The area of the box had shrunk to half its size as each successive line of defence had been overwhelmed. Trench systems had been overcome, guns captured or destroyed and isolated resistance posts eliminated. Those weapons that remained intact were very low on ammunition. The time bought by this heroic defence was ill used by the rest of Eighth Army. The infantry attack planned for that night to break into the Cauldron had been postponed by 24 hours – the corps commanders felt that sufficient time had not been available to organize the attack. Ritchie did not send a message to Haydon and his isolated brigade that evening, nor were any diversionary attacks sent in to help them. The 150th Brigade was on its own, left to contain the strength of the four Axis divisions in the Cauldron with whatever means it could.
That night Rommel’s forces were re-supplied along the two tracks through the Gazala Line. The next day, 1 June, the army commander decided to put a stop to the stubbornness of Brig. Haydon and his brigade. He ordered an assault of massive proportions to eliminate what had become a tiresome diversion to his plans. The heaviest possible aerial attack would be mounted on the Sidi Muftah Box by the Luftwaffe to be followed by a massed tank and infantry assault on its defences.

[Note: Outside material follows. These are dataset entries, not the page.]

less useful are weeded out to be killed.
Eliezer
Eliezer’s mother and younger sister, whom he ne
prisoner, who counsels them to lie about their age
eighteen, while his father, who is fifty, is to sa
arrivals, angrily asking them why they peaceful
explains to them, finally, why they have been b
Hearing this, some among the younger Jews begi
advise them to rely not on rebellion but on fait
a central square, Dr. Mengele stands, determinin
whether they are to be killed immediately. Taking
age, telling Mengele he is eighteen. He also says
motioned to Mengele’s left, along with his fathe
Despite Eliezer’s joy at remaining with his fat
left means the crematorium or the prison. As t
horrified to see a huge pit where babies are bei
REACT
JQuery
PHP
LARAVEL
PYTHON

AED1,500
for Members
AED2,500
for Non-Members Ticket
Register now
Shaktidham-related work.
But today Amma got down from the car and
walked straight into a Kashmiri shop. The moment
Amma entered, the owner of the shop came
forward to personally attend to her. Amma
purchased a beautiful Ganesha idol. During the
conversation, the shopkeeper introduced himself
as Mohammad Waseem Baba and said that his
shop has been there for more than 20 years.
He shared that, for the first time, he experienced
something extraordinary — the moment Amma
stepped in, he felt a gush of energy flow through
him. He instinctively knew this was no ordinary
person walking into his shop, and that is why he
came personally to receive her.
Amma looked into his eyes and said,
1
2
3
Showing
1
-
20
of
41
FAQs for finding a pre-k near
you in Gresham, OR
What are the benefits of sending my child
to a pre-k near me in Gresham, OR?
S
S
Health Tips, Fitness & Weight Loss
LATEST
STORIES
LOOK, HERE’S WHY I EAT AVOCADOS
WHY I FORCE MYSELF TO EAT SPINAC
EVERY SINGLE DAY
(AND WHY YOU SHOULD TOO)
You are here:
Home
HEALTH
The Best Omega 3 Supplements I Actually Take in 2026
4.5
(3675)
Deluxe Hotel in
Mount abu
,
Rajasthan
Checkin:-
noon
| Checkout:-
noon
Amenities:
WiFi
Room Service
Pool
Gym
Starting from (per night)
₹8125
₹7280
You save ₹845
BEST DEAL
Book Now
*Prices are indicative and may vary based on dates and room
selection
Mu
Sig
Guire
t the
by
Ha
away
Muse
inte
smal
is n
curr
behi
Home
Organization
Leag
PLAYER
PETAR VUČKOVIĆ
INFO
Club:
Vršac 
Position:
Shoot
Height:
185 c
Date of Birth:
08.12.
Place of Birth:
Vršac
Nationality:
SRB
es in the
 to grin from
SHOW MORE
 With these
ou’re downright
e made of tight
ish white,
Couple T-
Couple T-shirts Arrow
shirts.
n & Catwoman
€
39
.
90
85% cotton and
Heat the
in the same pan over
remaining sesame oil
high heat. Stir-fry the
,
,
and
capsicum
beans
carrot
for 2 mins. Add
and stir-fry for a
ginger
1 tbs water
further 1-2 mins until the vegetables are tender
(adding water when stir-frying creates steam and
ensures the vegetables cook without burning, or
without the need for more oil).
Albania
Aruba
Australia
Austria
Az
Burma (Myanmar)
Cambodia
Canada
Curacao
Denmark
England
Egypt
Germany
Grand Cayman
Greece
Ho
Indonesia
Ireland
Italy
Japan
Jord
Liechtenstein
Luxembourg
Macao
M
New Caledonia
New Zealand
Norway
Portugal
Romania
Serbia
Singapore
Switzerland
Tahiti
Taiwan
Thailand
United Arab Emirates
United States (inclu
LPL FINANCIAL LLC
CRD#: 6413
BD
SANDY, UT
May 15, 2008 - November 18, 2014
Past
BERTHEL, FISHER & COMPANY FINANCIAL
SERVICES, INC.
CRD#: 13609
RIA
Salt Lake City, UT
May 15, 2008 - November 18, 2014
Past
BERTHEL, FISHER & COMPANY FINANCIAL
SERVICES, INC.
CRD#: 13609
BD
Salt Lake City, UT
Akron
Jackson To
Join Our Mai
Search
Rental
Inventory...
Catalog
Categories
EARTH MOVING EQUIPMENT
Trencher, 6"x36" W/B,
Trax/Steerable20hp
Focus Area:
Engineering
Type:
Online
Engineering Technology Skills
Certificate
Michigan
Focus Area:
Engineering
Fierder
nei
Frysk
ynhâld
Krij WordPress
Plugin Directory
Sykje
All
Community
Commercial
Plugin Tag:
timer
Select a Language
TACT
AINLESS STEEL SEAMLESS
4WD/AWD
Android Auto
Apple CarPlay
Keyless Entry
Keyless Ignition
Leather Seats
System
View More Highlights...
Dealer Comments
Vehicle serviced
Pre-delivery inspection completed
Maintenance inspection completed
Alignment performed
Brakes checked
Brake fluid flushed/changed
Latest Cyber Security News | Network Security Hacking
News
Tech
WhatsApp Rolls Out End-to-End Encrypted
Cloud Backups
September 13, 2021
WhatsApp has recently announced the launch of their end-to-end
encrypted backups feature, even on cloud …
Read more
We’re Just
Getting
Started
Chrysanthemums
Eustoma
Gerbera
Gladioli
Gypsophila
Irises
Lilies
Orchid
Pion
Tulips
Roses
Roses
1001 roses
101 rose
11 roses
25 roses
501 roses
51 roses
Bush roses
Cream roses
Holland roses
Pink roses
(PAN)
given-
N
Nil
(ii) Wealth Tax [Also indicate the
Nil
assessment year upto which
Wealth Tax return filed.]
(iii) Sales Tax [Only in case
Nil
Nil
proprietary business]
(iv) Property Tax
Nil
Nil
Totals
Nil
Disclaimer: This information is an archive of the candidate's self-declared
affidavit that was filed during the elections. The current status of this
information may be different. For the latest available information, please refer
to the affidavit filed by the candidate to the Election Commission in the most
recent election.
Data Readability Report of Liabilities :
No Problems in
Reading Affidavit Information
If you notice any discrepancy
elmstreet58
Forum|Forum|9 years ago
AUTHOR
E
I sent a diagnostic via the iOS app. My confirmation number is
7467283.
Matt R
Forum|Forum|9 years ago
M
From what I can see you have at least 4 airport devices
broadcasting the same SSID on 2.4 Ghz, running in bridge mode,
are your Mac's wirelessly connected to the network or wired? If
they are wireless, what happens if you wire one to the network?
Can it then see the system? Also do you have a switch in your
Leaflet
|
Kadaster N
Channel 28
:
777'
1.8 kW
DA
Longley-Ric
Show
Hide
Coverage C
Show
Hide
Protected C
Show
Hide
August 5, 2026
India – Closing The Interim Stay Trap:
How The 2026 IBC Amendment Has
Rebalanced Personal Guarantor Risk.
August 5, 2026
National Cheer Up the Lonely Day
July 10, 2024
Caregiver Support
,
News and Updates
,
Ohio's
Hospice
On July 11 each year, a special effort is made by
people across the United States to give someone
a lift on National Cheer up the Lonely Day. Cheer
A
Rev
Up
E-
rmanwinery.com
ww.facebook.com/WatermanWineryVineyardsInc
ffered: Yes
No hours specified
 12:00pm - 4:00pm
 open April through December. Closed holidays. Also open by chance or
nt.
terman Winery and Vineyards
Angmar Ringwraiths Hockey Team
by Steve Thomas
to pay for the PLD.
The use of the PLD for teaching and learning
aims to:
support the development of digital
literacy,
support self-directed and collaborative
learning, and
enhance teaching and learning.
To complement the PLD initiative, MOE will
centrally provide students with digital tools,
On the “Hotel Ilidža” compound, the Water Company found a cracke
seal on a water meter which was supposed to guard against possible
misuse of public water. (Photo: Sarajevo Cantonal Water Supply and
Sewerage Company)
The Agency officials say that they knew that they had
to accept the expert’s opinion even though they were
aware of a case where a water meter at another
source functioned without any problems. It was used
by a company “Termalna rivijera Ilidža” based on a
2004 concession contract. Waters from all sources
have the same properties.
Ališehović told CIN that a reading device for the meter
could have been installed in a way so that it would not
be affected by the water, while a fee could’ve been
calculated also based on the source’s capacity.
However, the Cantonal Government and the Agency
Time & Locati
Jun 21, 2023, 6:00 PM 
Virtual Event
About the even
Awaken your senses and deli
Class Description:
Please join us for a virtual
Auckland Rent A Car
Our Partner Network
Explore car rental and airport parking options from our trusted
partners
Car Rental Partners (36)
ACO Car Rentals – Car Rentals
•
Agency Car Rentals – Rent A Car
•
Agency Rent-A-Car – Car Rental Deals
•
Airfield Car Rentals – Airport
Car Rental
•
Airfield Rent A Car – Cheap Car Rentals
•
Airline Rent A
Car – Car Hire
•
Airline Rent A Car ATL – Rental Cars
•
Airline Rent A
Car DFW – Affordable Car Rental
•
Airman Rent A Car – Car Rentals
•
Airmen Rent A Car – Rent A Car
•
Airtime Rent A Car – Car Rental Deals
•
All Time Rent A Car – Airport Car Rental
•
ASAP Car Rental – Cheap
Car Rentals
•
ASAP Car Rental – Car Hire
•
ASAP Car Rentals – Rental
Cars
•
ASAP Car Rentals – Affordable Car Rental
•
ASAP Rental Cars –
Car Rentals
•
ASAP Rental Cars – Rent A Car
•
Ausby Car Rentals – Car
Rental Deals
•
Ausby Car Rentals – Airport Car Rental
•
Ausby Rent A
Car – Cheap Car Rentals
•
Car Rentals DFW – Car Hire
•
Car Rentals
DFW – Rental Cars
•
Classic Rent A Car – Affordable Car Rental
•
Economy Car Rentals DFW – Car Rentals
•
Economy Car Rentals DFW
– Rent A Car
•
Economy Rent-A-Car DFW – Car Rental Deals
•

He intended that brute force would overwhelm the British in a blatant show of might.
As expected, this demonstration of the Axis power won through that day. The defensive box was crushed mercilessly, but only after a long and bitter struggle An enemy report written after the battle talked of the stubborn resistance and hand-to-hand fighting that was met at each bunker and defence position in turn, with the British suffering extraordinarily heavy, bloody losses At one point during the height of the action, Rommel himself took personal command of one of the leading platoons. As a later historian pointed out, this was possibly the first time a unit of such small size was commanded in action by so high-ranking an officer. Soon every British position had been surrounded or destroyed; ammunition stocks dwindled to nothing; the fight was knocked out of the beleaguered defenders. Finally an end was called and the fighting ceased. The 150th Brigade capitulated to the victors and 3,000 British survivors filed into captivity. Rommel rushed forwards to the brigade’s headquarters to congratulate Haydon upon the courage and skill of his men, but to his sincere sorrow he found that the brigadier had been killed by shellfire earlier in the day.